昼食後は特に用事もなくなったので3階の本屋でファッション誌を軽く眺めてモールを出た二人。
駅前の時計台は17時を過ぎようとしていた。
「この後どうする?買うものは買ったしもう帰る?」
「うーん、そうだね。今日はもう解散でいいかなぁ」
奈々子と手持ち無沙汰に会話している最中にふと妙な気配を感じてありすは当たりを見回した。すると東の空に異様な暗雲が立ち込めているのが見えた。
「……あれって、見覚えが。ねぇ奈々子、あっちの空なんか変じゃない」
周囲の人達はまるで気づいていないようだ。
「ん?特に普通じゃん。急に何いってんの?」
奈々子にはアレが見えていないとわかりありすは察した。
「(ありすよ、悪夢領域が見えとるな!ジャーアクが出たのじゃ)」
「!!。ちょ、ちょっと急用思い出しちゃった。ごめん奈々子、私行くね!」
突然脳内に響いたバロンの声に飛び上がりそうになったありすは咄嗟に言い訳をして駅前から東へと駆け出した。
「本当になんなのよ一体!私は魔法少女なんてやらないっていったでしょ!!」
「ありすの力が必要とされておる。その力を無駄にしてはならん!もう一度変身すれば自分の力の素晴らしさに気がつくはずじゃ」
何故か勝手に異様な暗雲の下へと駆け出している体に驚きながらもありすは拒絶しつづけた。
魔法少女としての日々は仮初の物だったとありすは知っている。だからありすはもう穏やかな日常を失いたくなかったのだ。なのにバロンはやっと前向きに進み始めたこの人生をまたメチャクチャにしよういうのか。

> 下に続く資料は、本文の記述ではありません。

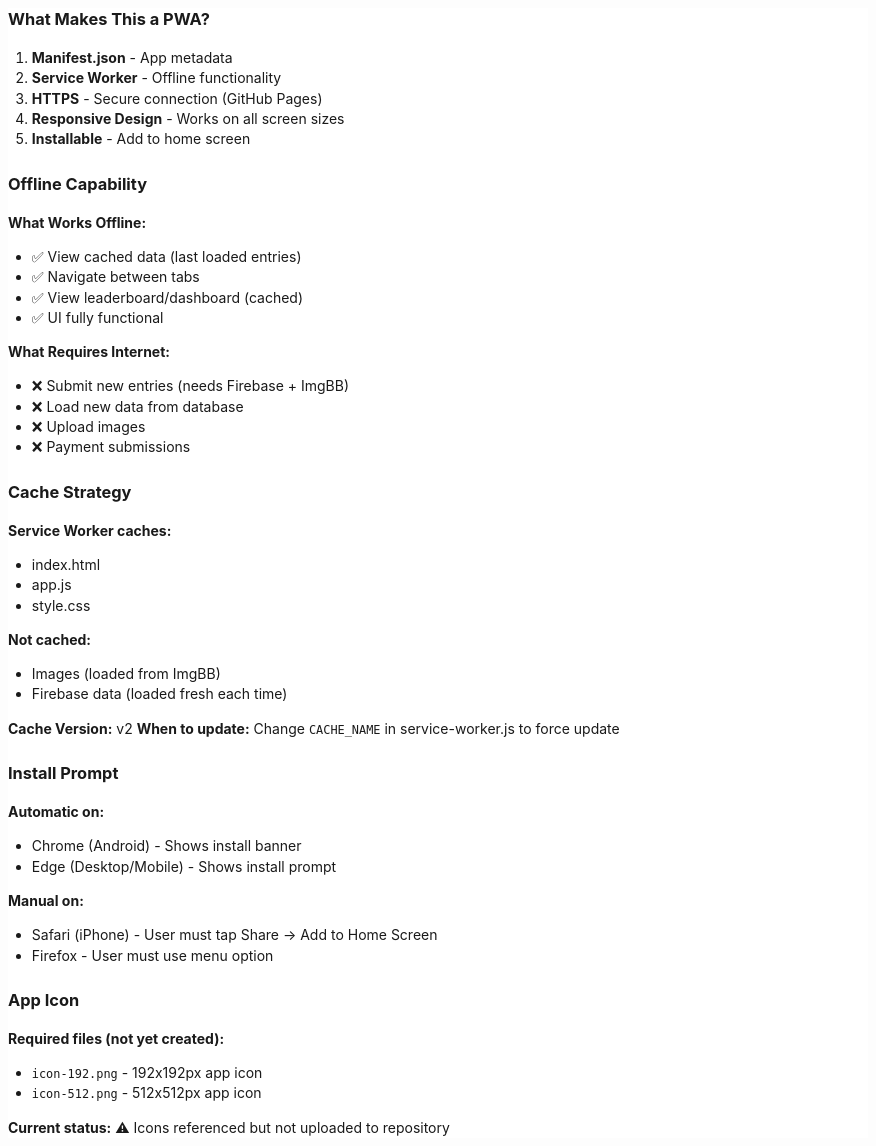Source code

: ### **What Makes This a PWA?**

1. **Manifest.json** - App metadata
2. **Service Worker** - Offline functionality
3. **HTTPS** - Secure connection (GitHub Pages)
4. **Responsive Design** - Works on all screen sizes
5. **Installable** - Add to home screen

### **Offline Capability**

**What Works Offline:**
- ✅ View cached data (last loaded entries)
- ✅ Navigate between tabs
- ✅ View leaderboard/dashboard (cached)
- ✅ UI fully functional

**What Requires Internet:**
- ❌ Submit new entries (needs Firebase + ImgBB)
- ❌ Load new data from database
- ❌ Upload images
- ❌ Payment submissions

### **Cache Strategy**

**Service Worker caches:**
- index.html
- app.js
- style.css

**Not cached:**
- Images (loaded from ImgBB)
- Firebase data (loaded fresh each time)

**Cache Version:** v2
**When to update:** Change `CACHE_NAME` in service-worker.js to force update

### **Install Prompt**

**Automatic on:**
- Chrome (Android) - Shows install banner
- Edge (Desktop/Mobile) - Shows install prompt

**Manual on:**
- Safari (iPhone) - User must tap Share → Add to Home Screen
- Firefox - User must use menu option

### **App Icon**

**Required files (not yet created):**
- `icon-192.png` - 192x192px app icon
- `icon-512.png` - 512x512px app icon

**Current status:** ⚠️ Icons referenced but not uploaded to repository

「目の前で闇に沈もうとしている魂があるのじゃ。今回だけでも頼む!!」
拒絶していても胸の中で何かが疼いているのは分かっている。悪夢領域へと近づくにつれ、その疼きは強くなっている。
脳裏であの頃の自分が手を差し伸べ何か語りかけている。あの頃の私は何か使命に燃えていたはず……幸せを……。

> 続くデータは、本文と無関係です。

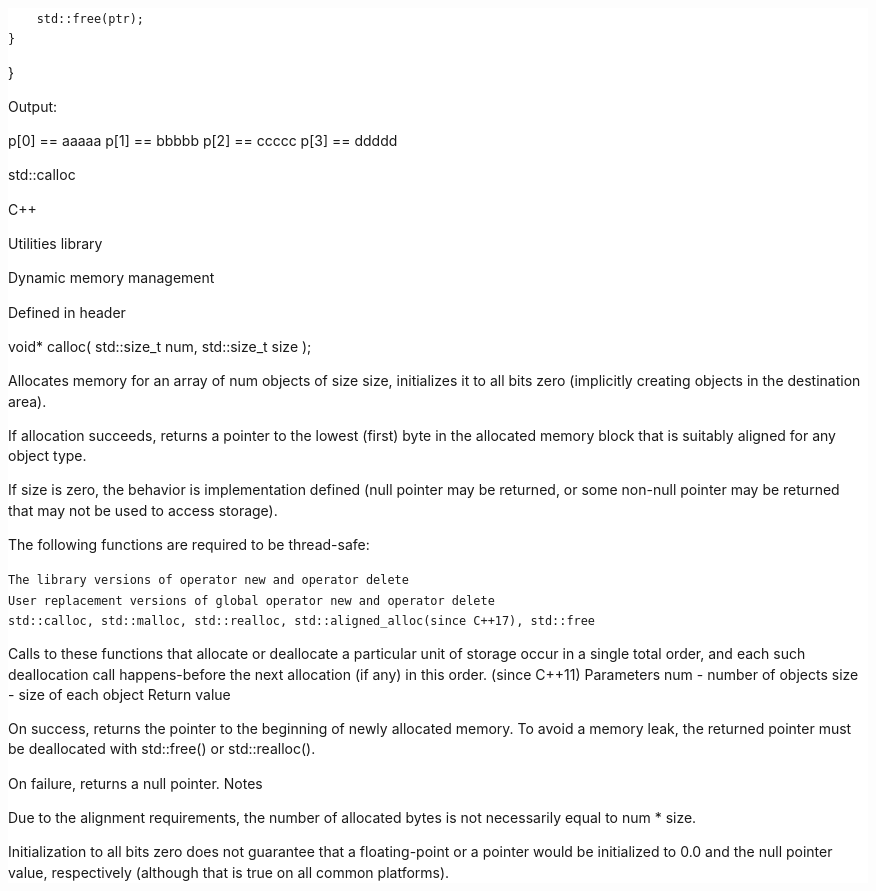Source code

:         std::free(ptr);
    }
}

Output:

p[0] == aaaaa
p[1] == bbbbb
p[2] == ccccc
p[3] == ddddd


std::calloc
 
C++
 
Utilities library
 
Dynamic memory management
 
Defined in header <cstdlib>
		
void* calloc( std::size_t num, std::size_t size );
		
		

Allocates memory for an array of num objects of size size, initializes it to all bits zero (implicitly creating objects in the destination area).

If allocation succeeds, returns a pointer to the lowest (first) byte in the allocated memory block that is suitably aligned for any object type.

If size is zero, the behavior is implementation defined (null pointer may be returned, or some non-null pointer may be returned that may not be used to access storage).

The following functions are required to be thread-safe:

    The library versions of operator new and operator delete
    User replacement versions of global operator new and operator delete
    std::calloc, std::malloc, std::realloc, std::aligned_alloc(since C++17), std::free 

Calls to these functions that allocate or deallocate a particular unit of storage occur in a single total order, and each such deallocation call happens-before the next allocation (if any) in this order.
	(since C++11)
Parameters
num 	- 	number of objects
size 	- 	size of each object
Return value

On success, returns the pointer to the beginning of newly allocated memory. To avoid a memory leak, the returned pointer must be deallocated with std::free() or std::realloc().

On failure, returns a null pointer.
Notes

Due to the alignment requirements, the number of allocated bytes is not necessarily equal to num * size.

Initialization to all bits zero does not guarantee that a floating-point or a pointer would be initialized to 0.0 and the null pointer value, respectively (although that is true on all common platforms).
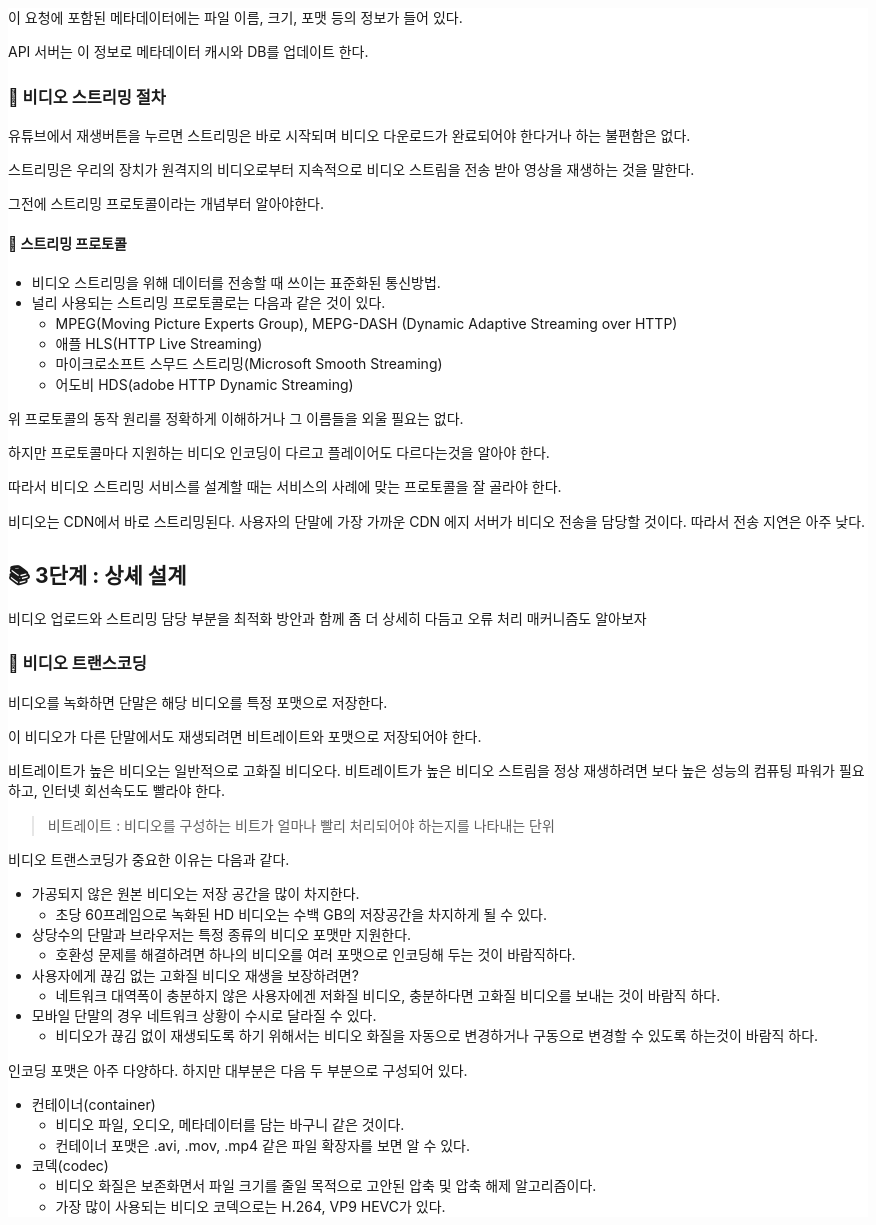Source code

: 이 요청에 포함된 메타데이터에는 파일 이름, 크기, 포맷 등의 정보가 들어 있다.

API 서버는 이 정보로 메타데이터 캐시와 DB를 업데이트 한다.


### 🎈 비디오 스트리밍 절차
유튜브에서 재생버튼을 누르면 스트리밍은 바로 시작되며 비디오 다운로드가 완료되어야 한다거나 하는 불편함은 없다.

스트리밍은 우리의 장치가 원격지의 비디오로부터 지속적으로 비디오 스트림을 전송 받아 영상을 재생하는 것을 말한다.

그전에 스트리밍 프로토콜이라는 개념부터 알아야한다.

#### 📕 스트리밍 프로토콜
- 비디오 스트리밍을 위해 데이터를 전송할 때 쓰이는 표준화된 통신방법.
- 널리 사용되는 스트리밍 프로토콜로는 다음과 같은 것이 있다.
  - MPEG(Moving Picture Experts Group), MEPG-DASH (Dynamic Adaptive Streaming over HTTP)
  - 애플 HLS(HTTP Live Streaming)
  - 마이크로소프트 스무드 스트리밍(Microsoft Smooth Streaming)
  - 어도비 HDS(adobe HTTP Dynamic Streaming)

위 프로토콜의 동작 원리를 정확하게 이해하거나 그 이름들을 외울 필요는 없다.

하지만 프로토콜마다 지원하는 비디오 인코딩이 다르고 플레이어도 다르다는것을 알아야 한다.

따라서 비디오 스트리밍 서비스를 설계할 때는 서비스의 사례에 맞는 프로토콜을 잘 골라야 한다.

비디오는 CDN에서 바로 스트리밍된다. 사용자의 단말에 가장 가까운 CDN 에지 서버가 비디오 전송을 담당할 것이다. 따라서 전송 지연은 아주 낮다.

##  📚 3단계 : 상셰 설계

비디오 업로드와 스트리밍 담당 부분을 최적화 방안과 함께 좀 더 상세히 다듬고 오류 처리 매커니즘도 알아보자

### 🎈 비디오 트랜스코딩
비디오를 녹화하면 단말은 해당 비디오를 특정 포맷으로 저장한다.

이 비디오가 다른 단말에서도 재생되려면 비트레이트와 포맷으로 저장되어야 한다.

비트레이트가 높은 비디오는 일반적으로 고화질 비디오다. 비트레이트가 높은 비디오 스트림을 정상 재생하려면 보다 높은 성능의 컴퓨팅 파워가 필요하고, 인터넷 회선속도도 빨라야 한다.
  > 비트레이트 : 비디오를 구성하는 비트가 얼마나 빨리 처리되어야 하는지를 나타내는 단위

비디오 트랜스코딩가 중요한 이유는 다음과 같다.

- 가공되지 않은 원본 비디오는 저장 공간을 많이 차지한다.
  - 초당 60프레임으로 녹화된 HD 비디오는 수백 GB의 저장공간을 차지하게 될 수 있다.
- 상당수의 단말과 브라우저는 특정 종류의 비디오 포맷만 지원한다.
  - 호환성 문제를 해결하려면 하나의 비디오를 여러 포맷으로 인코딩해 두는 것이 바람직하다.
- 사용자에게 끊김 없는 고화질 비디오 재생을 보장하려면?
  - 네트워크 대역폭이 충분하지 않은 사용자에겐 저화질 비디오, 충분하다면 고화질 비디오를 보내는 것이 바람직 하다.
- 모바일 단말의 경우 네트워크 상황이 수시로 달라질 수 있다.
  - 비디오가 끊김 없이 재생되도록 하기 위해서는 비디오 화질을 자동으로 변경하거나 구동으로 변경할 수 있도록 하는것이 바람직 하다.
 
인코딩 포맷은 아주 다양하다. 하지만 대부분은 다음 두 부분으로 구성되어 있다.

- 컨테이너(container)
  - 비디오 파일, 오디오, 메타데이터를 담는 바구니 같은 것이다.
  - 컨테이너 포맷은 .avi, .mov, .mp4 같은 파일 확장자를 보면 알 수 있다.
- 코덱(codec)
  - 비디오 화질은 보존화면서 파일 크기를 줄일 목적으로 고안된 압축 및 압축 해제 알고리즘이다.
  - 가장 많이 사용되는 비디오 코덱으로는 H.264, VP9 HEVC가 있다.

悪夢領域はもうすぐそこだ。足は止まらず、逆に走るスピードは上がっていく。
「あーもう!わかったわよ!変身すりゃ良いんでしょ!!」
半ばやけっぱちになってありすは叫んだ。体の自由も利かずこれでは脅迫のようなものだ。
だが覚悟を決めて少し心が軽くなった気もした。
「その言葉を待っておったぞ!ならば善は急げじゃ!」
いつの間にか首下に掛かっていたロザリオが輝き、光のフィールドを作り出していく。